I blame this on several factors: 1) My brother took a shower that seemed to last forever. 2) I wanted to stop for a biscuit. 3) Early morning Starbucks is hard to resist.
When we finally arrived to Cades Cove, the parking lot was full. We had decided that we would rent the bikes to complete the eleven mile bike loop. Unfortunately, we didn’t count on one small hang-up. See, the information on the website says that they rent bicycles to all ages. My six year old nephew was just a wee bit too small for the bike they had for him. And bikes with training wheels aren’t rented for the loop.
I willingly stayed behind with him to bike the camp ground instead…
As we passed campers in tents and rather large monstrosities, he waved and said, “Hello!” Most of the campers were rather friendly, and even if they weren’t–I don’t think he would notice. He did, however, notice every single squirrel. And he stopped at every stop sign. We loaded his cargo pockets with the keys to the car and my money.

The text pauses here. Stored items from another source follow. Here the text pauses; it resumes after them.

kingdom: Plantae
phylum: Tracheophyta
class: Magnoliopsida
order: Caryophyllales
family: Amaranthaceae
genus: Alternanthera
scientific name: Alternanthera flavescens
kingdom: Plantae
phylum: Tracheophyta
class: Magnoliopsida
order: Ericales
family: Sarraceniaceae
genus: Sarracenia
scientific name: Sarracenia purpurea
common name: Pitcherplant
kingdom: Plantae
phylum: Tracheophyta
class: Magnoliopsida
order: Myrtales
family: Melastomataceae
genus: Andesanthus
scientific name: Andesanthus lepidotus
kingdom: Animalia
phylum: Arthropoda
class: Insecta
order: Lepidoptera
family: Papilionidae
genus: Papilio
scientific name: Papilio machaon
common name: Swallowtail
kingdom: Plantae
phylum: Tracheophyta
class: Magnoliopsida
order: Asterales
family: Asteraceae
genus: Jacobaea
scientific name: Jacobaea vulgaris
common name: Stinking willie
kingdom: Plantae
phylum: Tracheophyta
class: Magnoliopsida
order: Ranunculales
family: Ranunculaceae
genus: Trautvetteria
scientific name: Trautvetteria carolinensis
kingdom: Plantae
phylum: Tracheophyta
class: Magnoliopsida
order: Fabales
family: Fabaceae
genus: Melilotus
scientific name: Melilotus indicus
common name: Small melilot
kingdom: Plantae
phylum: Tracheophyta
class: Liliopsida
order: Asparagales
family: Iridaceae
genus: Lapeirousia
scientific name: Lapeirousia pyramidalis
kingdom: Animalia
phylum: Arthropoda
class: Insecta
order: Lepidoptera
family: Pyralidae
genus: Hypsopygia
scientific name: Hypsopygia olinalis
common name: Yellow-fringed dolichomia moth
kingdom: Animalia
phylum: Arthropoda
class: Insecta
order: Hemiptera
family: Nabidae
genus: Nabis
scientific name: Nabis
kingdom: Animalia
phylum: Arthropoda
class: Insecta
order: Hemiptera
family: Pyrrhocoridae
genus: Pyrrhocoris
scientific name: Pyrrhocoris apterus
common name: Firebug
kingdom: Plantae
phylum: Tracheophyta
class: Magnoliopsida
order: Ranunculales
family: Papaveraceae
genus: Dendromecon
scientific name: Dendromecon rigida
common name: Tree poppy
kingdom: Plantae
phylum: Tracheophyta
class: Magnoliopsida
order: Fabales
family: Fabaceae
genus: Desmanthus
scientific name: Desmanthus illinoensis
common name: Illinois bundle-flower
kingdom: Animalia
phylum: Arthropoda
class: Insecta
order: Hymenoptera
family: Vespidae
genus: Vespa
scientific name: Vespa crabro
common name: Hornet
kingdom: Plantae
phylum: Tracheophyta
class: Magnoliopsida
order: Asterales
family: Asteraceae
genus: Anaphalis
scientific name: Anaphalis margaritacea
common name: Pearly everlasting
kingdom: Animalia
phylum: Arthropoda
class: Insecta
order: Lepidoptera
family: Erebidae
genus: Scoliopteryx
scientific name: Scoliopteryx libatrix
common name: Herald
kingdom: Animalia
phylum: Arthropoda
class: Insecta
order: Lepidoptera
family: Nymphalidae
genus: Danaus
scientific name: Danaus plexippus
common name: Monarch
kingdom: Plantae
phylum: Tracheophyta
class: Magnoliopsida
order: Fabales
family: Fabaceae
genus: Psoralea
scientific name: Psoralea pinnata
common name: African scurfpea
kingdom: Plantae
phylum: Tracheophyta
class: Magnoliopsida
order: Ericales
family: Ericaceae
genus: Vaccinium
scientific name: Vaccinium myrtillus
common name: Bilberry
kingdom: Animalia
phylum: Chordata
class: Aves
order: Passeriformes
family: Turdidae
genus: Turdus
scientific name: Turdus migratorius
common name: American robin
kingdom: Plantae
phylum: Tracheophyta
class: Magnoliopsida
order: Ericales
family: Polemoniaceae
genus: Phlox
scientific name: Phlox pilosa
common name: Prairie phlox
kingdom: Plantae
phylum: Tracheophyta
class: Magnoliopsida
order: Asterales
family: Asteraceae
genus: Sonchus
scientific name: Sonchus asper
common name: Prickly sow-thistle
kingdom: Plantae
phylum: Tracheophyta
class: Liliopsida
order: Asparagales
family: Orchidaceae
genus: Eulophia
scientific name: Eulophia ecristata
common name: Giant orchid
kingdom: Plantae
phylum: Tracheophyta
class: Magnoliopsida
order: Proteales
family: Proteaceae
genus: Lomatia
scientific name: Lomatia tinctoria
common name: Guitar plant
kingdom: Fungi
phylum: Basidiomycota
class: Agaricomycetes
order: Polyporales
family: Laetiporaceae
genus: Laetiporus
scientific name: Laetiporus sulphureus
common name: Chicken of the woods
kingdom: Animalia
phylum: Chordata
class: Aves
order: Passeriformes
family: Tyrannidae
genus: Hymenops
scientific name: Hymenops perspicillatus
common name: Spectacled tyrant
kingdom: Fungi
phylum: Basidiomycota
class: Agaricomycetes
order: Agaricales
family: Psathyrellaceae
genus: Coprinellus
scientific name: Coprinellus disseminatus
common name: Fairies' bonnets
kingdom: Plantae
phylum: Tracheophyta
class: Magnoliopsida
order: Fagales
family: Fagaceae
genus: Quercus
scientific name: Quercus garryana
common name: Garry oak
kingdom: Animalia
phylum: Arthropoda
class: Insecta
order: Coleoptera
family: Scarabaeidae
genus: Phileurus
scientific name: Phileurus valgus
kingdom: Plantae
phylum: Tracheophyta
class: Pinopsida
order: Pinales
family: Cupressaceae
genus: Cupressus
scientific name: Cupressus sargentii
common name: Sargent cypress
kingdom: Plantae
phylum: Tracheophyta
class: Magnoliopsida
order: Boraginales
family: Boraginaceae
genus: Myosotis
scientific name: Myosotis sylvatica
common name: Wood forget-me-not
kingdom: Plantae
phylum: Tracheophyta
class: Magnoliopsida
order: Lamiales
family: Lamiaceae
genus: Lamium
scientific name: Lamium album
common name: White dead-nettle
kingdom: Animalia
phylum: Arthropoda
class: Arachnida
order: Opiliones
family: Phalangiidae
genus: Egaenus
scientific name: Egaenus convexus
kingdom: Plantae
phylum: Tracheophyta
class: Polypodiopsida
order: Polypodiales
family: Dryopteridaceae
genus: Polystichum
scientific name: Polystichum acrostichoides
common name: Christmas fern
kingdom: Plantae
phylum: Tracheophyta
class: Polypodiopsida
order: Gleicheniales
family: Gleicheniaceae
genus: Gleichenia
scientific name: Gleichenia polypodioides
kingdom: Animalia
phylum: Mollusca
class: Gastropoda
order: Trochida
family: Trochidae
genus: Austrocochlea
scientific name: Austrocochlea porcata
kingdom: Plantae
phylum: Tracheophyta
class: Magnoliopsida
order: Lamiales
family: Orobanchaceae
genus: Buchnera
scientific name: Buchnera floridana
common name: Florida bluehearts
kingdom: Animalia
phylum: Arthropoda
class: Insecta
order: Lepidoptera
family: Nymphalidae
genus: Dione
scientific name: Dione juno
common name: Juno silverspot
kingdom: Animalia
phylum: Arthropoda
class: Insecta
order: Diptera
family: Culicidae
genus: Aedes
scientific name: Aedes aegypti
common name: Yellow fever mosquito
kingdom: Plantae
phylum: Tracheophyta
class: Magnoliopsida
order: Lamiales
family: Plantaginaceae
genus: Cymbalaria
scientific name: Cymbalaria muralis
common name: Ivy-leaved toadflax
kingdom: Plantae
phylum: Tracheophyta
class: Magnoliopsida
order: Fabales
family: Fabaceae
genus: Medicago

He was quiet a sight: A tee shirt proclaiming, “What happens in Pre-K, Stays in Pre-K!”, cargo pants sagging under the weight of change and keys, and a perky smile!
Before my sister headed out, I handed her the backpack I had brought along. It was complete with a water bottle and a box of Band-aides/Neosporin. Yeah, I know. I blame that on being a teacher. Turns out that it wasn’t for naught. When the kids and adults arrived back to the meeting spot, we heard that my oldest niece became quite adept at wrecking. As we enjoyed our ice creams, Landon (my riding partner), was stung on the face by a bee.